- _Given problem 1_: In the review of Broke, what was Corben's first contribution to 30 for 30?
- _Given problem 2_: Copy out the location entries below the review word for word, leaving out the pictures.

- _Article_:
* * *

In plenty of important ways, Broke, which, after The U, is Corben's second contribution to 30 for 30, is of a piece with the rest of his body of work. But it's the subtle-not-so-subtle differences that distinguish the film as a sickeningly effective formal experiment. Like his earlier films, Broke reflects Corben's penchant for the schizophrenic directorial/editing style of television commercials and a schlockmeisterly attention to lurid detail. In films like Cocaine Cowboys, Square Grouper and Limelight, the director's rapid-fire layering of interviews and archival footage, overlain with borderline intrusive visual and musical cues that announce a sort of aesthetic historicity, is employed in service of advancing a particular story. And while these elements are clearly in play in Broke, something decidedly more tedious and strange is going on.
Corben's strategy of radical accretion of information is certainly in full force in Broke. But here the relentless torrent of anecdote and historical detail is designed to leave the viewer with an indelible impression of a system that, as the title punningly suggests, is almost irreparably broken. Corben assembles a diverse cast of former athletes, including Jamal Mashburn, Bernie Kosar, Andre Rison and Curt Schilling, and financial professionals, such as former NFL linebacker Reggie Wilkes, whose clients include several pro athletes. Corben makes a conscientious decision to analogize the financial chicanery of professional sports with the sweep of America's economic health through the 1990s and '00s—from orgasmic boom to apocalyptic bust—and thus the film's first act focuses on stories of the obscene wealth many young athletes acquired virtually instantaneously in the freewheeling final decade of the last century and on the equally obscene ways in which they squandered that wealth.

* * *

- _Record list_:
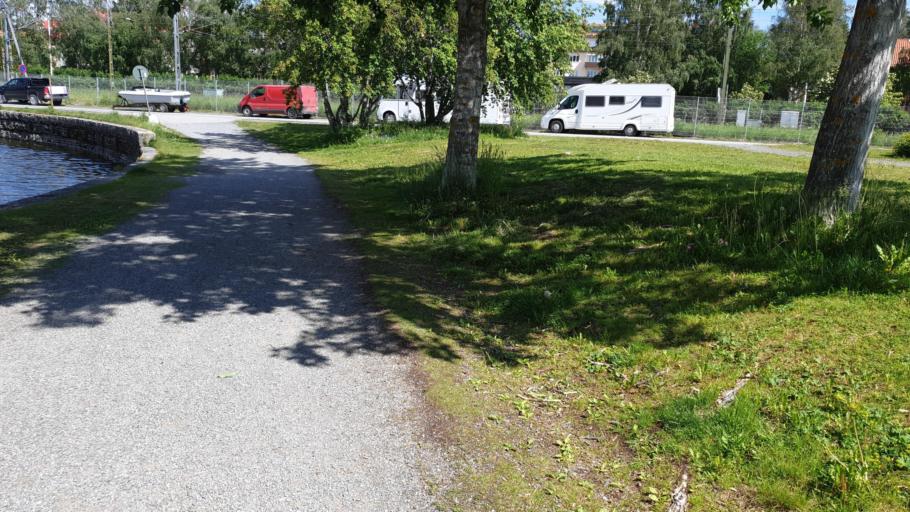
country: SE
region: Jaemtland
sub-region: OEstersunds Kommun
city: Ostersund
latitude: 63.1754
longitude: 14.6306
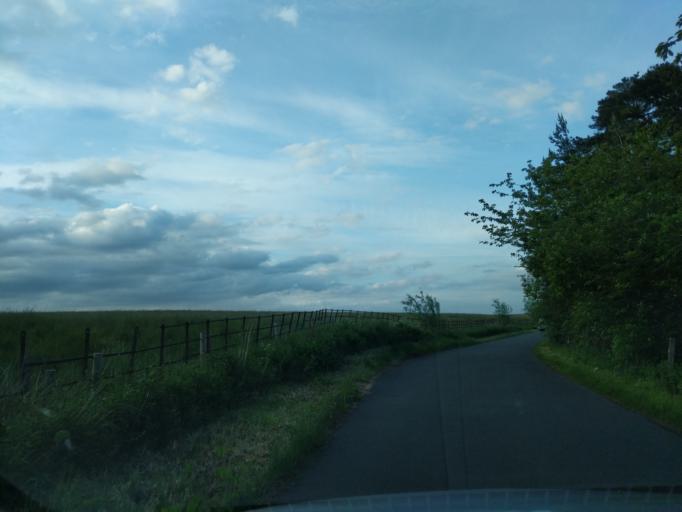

* * *

- _Task solution 1_: The U

- _Task solution 2_:
country: SE
region: Jaemtland
sub-region: OEstersunds Kommun
city: Ostersund
latitude: 63.1754
longitude: 14.6306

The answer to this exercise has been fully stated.